Relational Buddhism’s centerpiece of change is Karma Transformation which is the basic working mechanism in Buddhist Psychotherapy on emotional disorders and Buddhist Coaching/Counselling on lifestyle and career. Karma is considered to be embodied intentional (inter)action in Dependent Origination with reason, emotion, and motivation operating in conjunction. By being born within relationship and by preceding the bounded self, karma stands before all. To be sure, Relational Buddhism views karmic wholesome intentional activity not lurking behind human eyeballs but as a pivotal alternative of intra- and inter-personal change worked out in-between-selves.
Karma Transformation starts with an unwanted emotional state and works at deconstructing unwholesome/akusala perception, cognition and behavior with regard to an external or internal activating event. It subsequently chooses to construct wholesome/kusala perception, cognition and behavior to eventually alter affect. Thus, the karma of drama, distress and agony is transformed into the karma of contentment. This can be illustrated by real life demonstrations and case examples detailing the creation of wholesome karma as “purified” perceptions, “rational” cognitions and “functional” behaviors of interaction.
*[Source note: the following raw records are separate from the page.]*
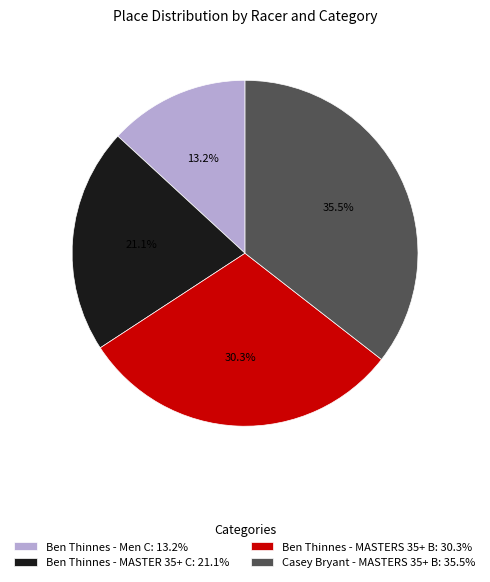

To the nearest percent, what is the difference between the largest and smallest slice percentages?

22%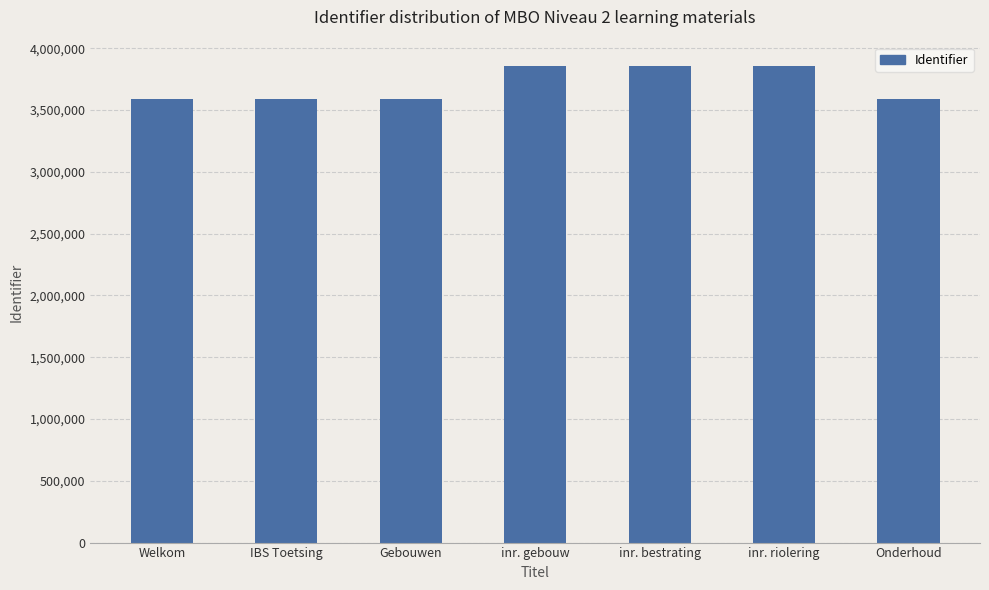

What is the difference between the maximum and minimum values?

262912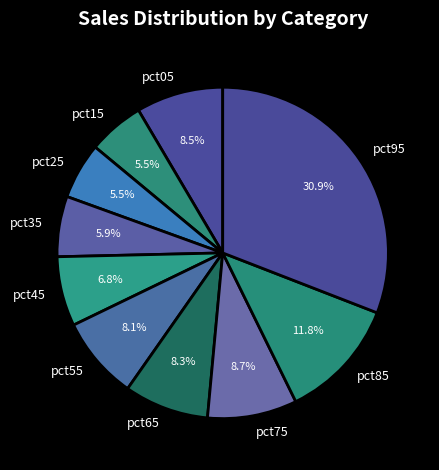

Which has a higher value, pct45 or pct35?

pct45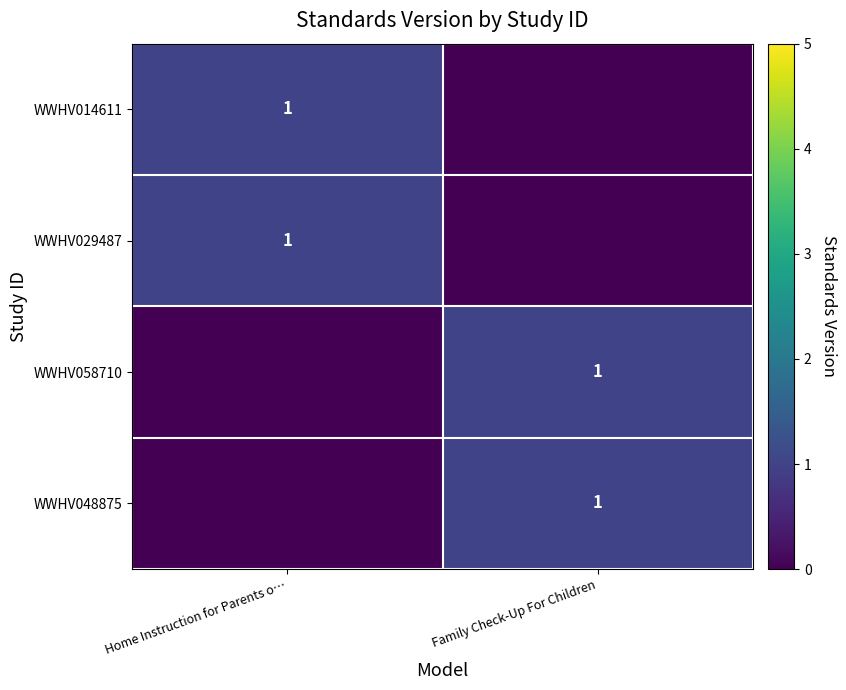

True or false: WWHV058710 has a value of 1 at Family Check-Up For Children.

True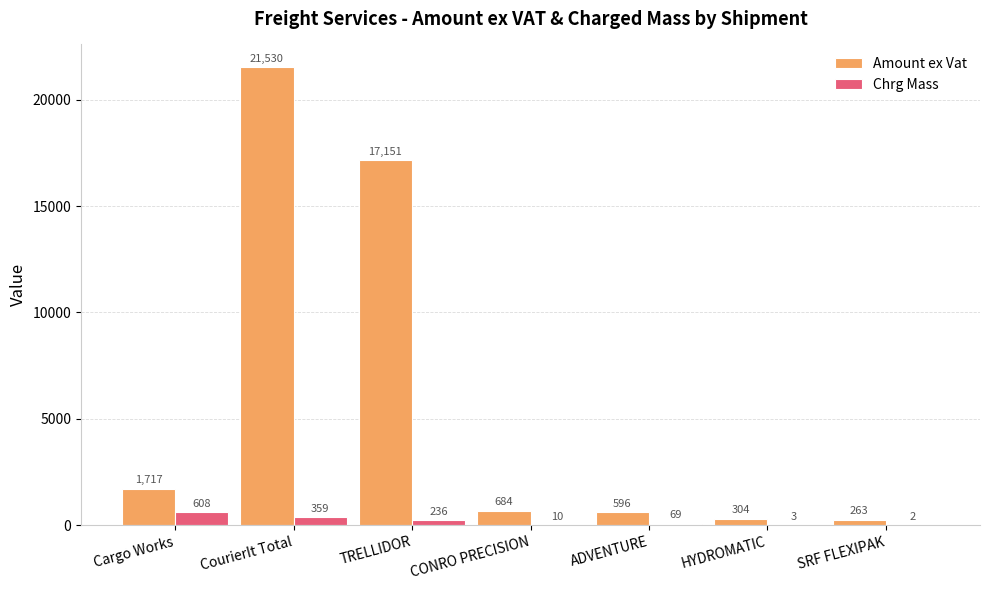

Between ADVENTURE and SRF FLEXIPAK, which series saw the biggest shift?

Amount ex Vat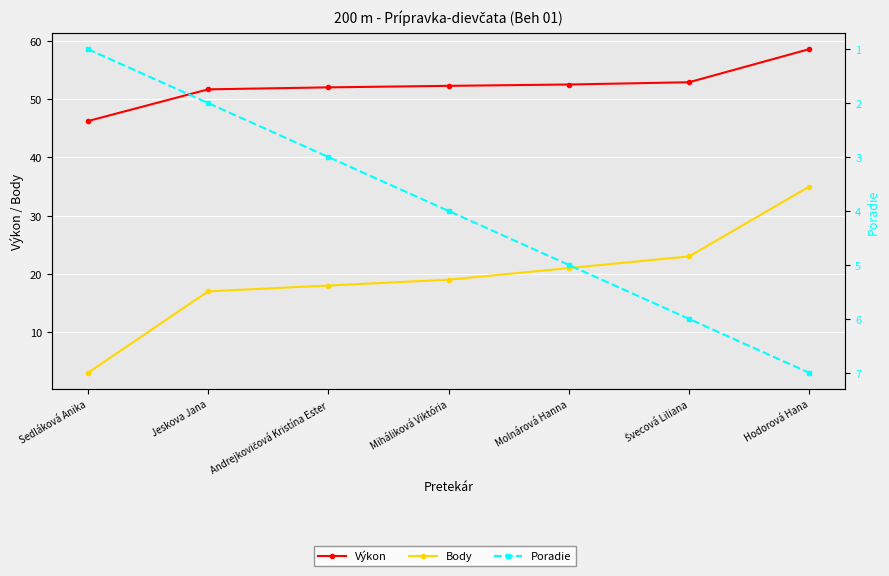

What is the sum of the Body values at Miháliková Viktória and Jeskova Jana?

36.0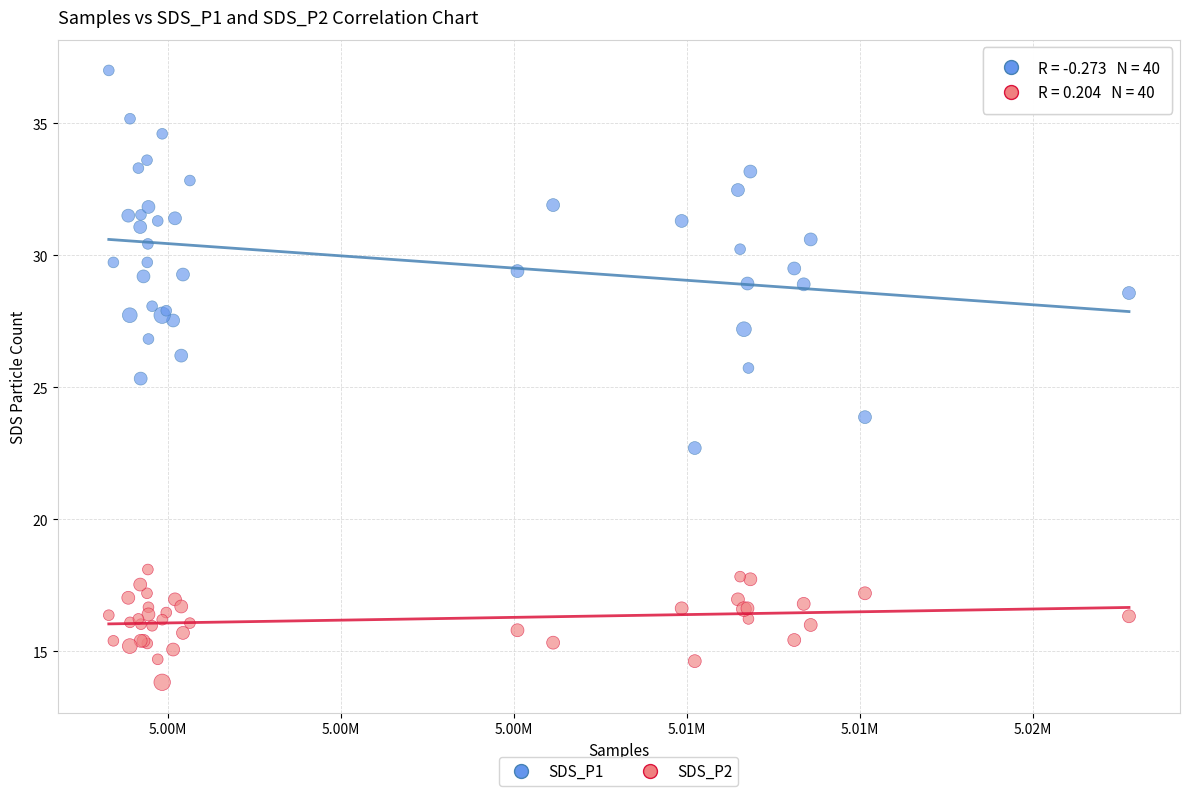

What is the X range (max minus min) for the scatter plot?

29496.0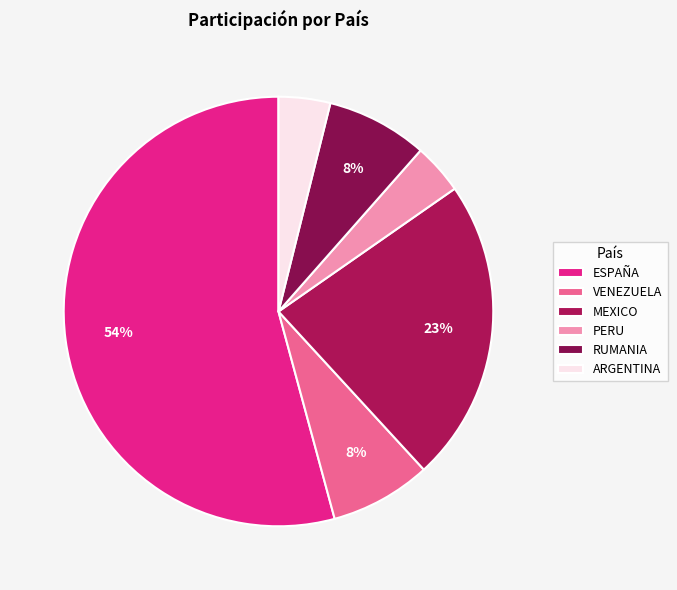

Which category has the biggest portion of the pie?

ESPAÑA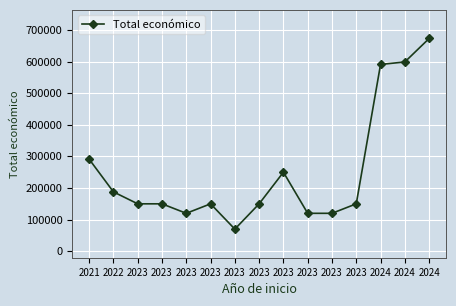

Between 2023 and 2023, which is larger?

2023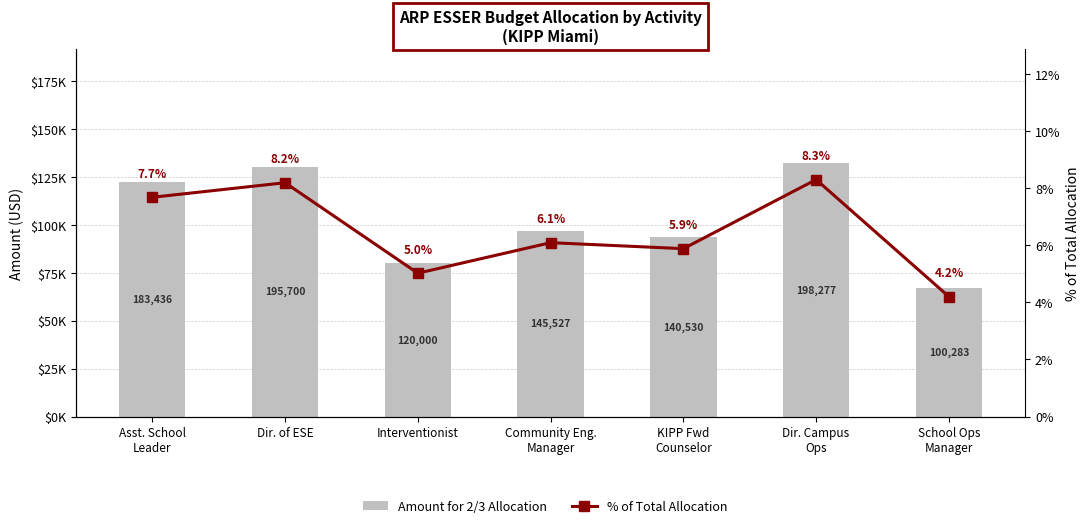

True or false: Amount for 2/3 Allocation has a value of 132185.0 at Dir. Campus
Ops.

True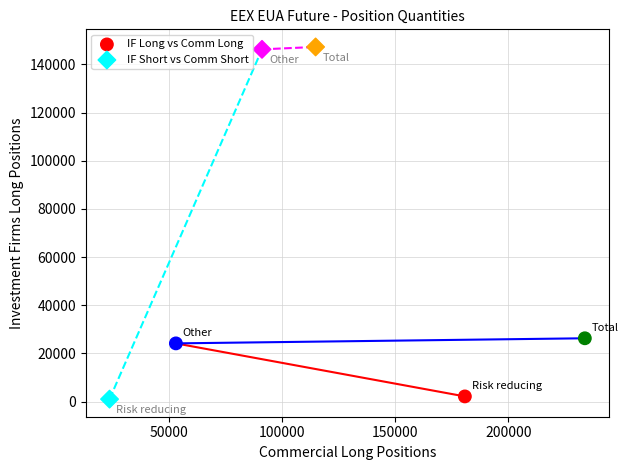

Which series reaches the maximum Y coordinate?

IF Short vs Comm Short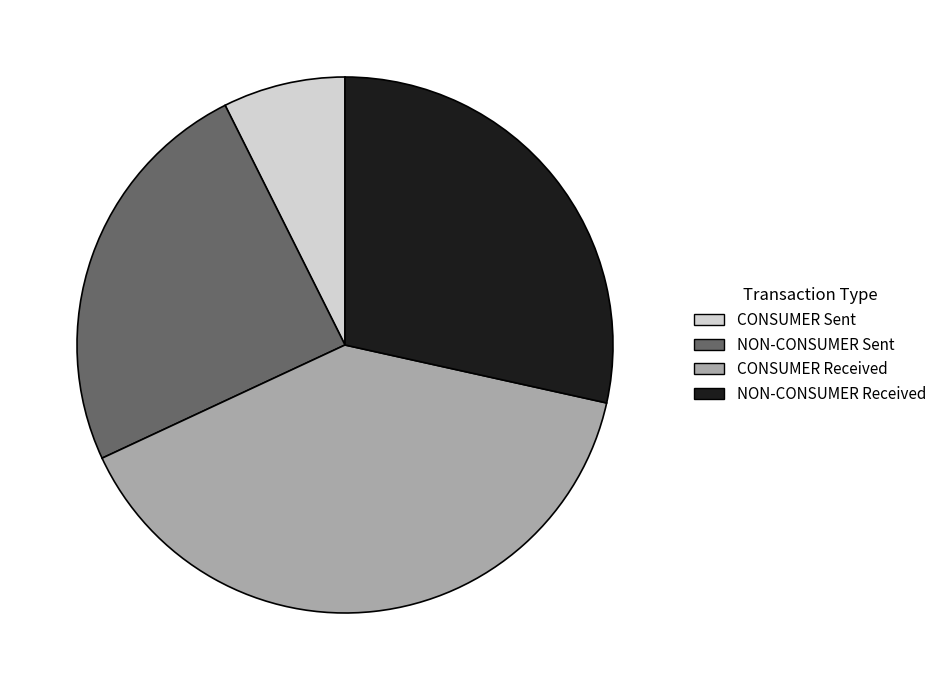

Which has a higher value, CONSUMER Sent or NON-CONSUMER Received?

NON-CONSUMER Received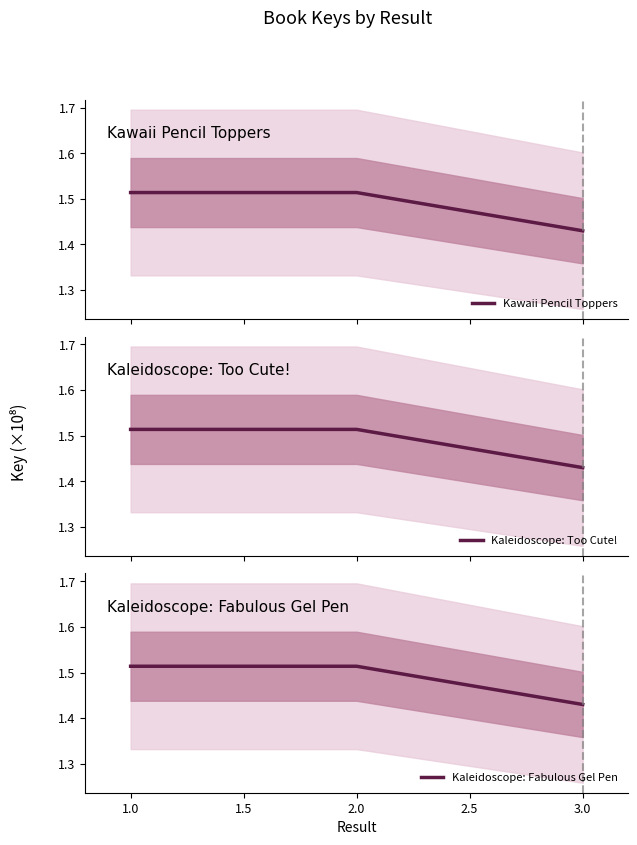

What is the difference between the maximum and minimum values in the Kaleidoscope: Too Cute! series?

8380358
Insiders have observed that karmic sequences run parallel to the nucleus of change employed in Cognitive-Behavior Therapy (CBT), an evidence-based school of psychotherapy, which implies that the two change methodologies overlap considerably. Indeed, one of the founding fathers of CBT, the legendary Albert Ellis, noted that these disciplines bear more commonalities than differences, particularly by abolishing “most of the human ego” (Kwee & Ellis, 1997, 1998). Psychotherapy, also if Buddhist, operates in the realm of the “provisional self”; hence therapy logistically precedes meditation towards “ultimate no-self”. At bottom: only when calmed down, out of emotional quagmires and free from horror vacuum, is one ready to shift toward emptiness and Buddhahood.
Relational Buddhism and Karma Transformation propagate Coaching/Counselling which invites the co-construction of inter-being-in-between-selves and of a “non-foundational/empty morality of collaborative action” based on loving-kindness, empathic compassion and shared joy to render team spirit for societies, communities, companies and groups with congenial bonds as lifeline. Buddhist Coaching/Counselling is centred around the building of “team spirit” through conversational skills and uses the same method as in Buddhist Psychotherapy bearing in mind that the customers are not patients asking for psychological help to unwind emotional knots but clients who want to grow and flourish from their present status. Typical themes of the tailor-made coaching/counselling are: lifestyle, life course, life cycle, life juncture, career stagnation, leadership insecurity, managing style, conflict resolution… … …
Kwee, M.G.T., & Ellis, A. (1997). Can Multimodal and Rational Emotive Behavior Therapy Be Reconciled? Journal of Rational-Emotive & Cognitive-Behavior Therapy, 15, 95-133.
Kwee, M.G.T., & Ellis, A. (1998). The interface between Rational Emotive Behavior Therapy (REBT) and Zen. Journal of Rational-Emotive & Cognitive-Behavior Therapy, 16, 5-44.